Cardiac Bypass Surgery

Cardiac Bypass Surgery: What Are The Risks And Complications?

Any medical procedure has possible risks and complications. The most common risks in bypass surgery include:

  • Too much bleeding, requiring more surgery
  • Infection of the wound
  • Stroke, the sudden death of brain cells due to lack of oxygen caused by a blockage
  • Blood clots
  • Organ failure (liver, kidney, lung)
  • Heart attacks occur in 5% to 10% of patents, and are the main cause of death.

While survival rates for cardiac bypass surgery are good, if the above complications are severe, they can cause mortality (death). This may occur in about 3% of bypass operations.

Complications increase with:

  • Increased age
  • Poor heart muscle function
  • Blockage of the main coronary artery
  • Diabetes
  • Chronic lung disease
  • Chronic kidney failure
  • Being a woman, as they develop the disease about 10 years later than men because they are protected by hormones prior to menopause. Women are generally smaller than men, with smaller coronary arteries, which may also make the procedure more difficult.

Need To Know:

Long-term results of coronary bypass surgery

The long-term success of your surgery depends upon a variety of factors individual to you.
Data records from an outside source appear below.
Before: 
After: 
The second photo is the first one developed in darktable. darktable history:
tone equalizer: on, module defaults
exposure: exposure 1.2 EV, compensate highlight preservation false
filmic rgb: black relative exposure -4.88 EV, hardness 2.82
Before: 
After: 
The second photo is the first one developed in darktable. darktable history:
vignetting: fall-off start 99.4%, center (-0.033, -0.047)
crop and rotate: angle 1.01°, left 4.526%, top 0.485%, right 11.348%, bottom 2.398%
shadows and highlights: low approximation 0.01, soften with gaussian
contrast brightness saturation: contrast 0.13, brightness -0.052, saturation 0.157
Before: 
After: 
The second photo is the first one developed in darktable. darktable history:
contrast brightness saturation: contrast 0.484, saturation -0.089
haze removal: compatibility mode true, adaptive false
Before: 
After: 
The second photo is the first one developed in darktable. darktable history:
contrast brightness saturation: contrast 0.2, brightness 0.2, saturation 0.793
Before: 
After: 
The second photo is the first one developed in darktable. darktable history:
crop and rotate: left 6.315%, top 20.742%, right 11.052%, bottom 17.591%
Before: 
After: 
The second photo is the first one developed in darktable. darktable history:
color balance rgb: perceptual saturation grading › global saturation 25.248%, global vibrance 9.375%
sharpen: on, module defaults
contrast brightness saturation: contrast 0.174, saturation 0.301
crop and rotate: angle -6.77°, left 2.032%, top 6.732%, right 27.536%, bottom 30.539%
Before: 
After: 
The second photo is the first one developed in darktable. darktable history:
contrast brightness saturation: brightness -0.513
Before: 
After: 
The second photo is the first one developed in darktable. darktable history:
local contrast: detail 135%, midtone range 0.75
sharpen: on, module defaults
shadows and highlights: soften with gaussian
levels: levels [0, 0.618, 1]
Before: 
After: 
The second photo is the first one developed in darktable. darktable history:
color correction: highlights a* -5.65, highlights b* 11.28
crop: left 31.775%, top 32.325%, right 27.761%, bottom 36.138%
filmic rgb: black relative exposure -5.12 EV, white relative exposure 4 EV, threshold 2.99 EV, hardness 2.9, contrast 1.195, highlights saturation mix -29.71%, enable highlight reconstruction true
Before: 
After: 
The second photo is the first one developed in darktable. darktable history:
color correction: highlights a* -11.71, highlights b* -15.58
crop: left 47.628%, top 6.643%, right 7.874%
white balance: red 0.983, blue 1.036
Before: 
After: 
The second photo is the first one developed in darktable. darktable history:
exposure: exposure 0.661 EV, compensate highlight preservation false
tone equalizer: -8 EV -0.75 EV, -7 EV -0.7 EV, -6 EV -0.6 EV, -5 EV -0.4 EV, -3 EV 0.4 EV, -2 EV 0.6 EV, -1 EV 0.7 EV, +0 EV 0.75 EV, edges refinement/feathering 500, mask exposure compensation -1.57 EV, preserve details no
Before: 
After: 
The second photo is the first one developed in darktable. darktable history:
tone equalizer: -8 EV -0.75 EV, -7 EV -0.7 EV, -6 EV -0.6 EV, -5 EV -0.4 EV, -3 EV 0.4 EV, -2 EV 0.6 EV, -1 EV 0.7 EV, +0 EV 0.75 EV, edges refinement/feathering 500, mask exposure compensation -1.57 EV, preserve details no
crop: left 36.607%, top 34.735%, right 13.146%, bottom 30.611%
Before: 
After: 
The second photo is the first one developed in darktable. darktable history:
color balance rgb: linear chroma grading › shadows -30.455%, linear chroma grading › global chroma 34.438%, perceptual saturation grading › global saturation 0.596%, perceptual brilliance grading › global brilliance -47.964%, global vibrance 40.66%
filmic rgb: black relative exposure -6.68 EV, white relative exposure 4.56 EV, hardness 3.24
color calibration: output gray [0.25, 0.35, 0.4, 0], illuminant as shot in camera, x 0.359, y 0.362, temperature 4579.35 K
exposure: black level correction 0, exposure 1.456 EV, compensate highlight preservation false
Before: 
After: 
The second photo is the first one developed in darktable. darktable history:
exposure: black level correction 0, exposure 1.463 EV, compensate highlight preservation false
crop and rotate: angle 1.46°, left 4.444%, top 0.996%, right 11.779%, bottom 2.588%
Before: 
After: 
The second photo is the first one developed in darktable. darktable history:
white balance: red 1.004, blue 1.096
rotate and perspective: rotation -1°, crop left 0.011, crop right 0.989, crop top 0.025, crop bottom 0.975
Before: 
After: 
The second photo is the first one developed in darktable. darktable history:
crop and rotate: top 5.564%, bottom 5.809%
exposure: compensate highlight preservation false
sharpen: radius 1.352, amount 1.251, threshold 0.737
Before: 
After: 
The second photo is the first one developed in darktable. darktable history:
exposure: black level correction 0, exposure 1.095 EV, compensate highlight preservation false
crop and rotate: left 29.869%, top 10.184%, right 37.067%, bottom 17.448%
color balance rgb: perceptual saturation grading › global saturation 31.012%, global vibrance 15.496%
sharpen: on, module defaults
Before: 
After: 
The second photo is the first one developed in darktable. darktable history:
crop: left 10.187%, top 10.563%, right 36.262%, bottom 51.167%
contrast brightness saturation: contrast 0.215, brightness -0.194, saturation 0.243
You can control some factors such as your lifestyle (diet, physical activity and stress management), but others such as family history, can’t be controlled. Here are some of the average long terms results for coronary bypass surgery:

  • 5-10% of bypass vessels become blocked within the first 2 weeks after surgery due to blood clotting.
  • Another 10% of close off between 2 weeks and 1 year after surgery. Taking aspirin to thin the blood has been shown to reduce these later closings by 50%.
  • After 10 years, 2/3 of vein grafts are open, but 1/2 of these have some narrowing.
  • The use of arteries rather than veins for bypass greatly improves the likelihood of the vessels remaining open (90%) 10 years after surgery.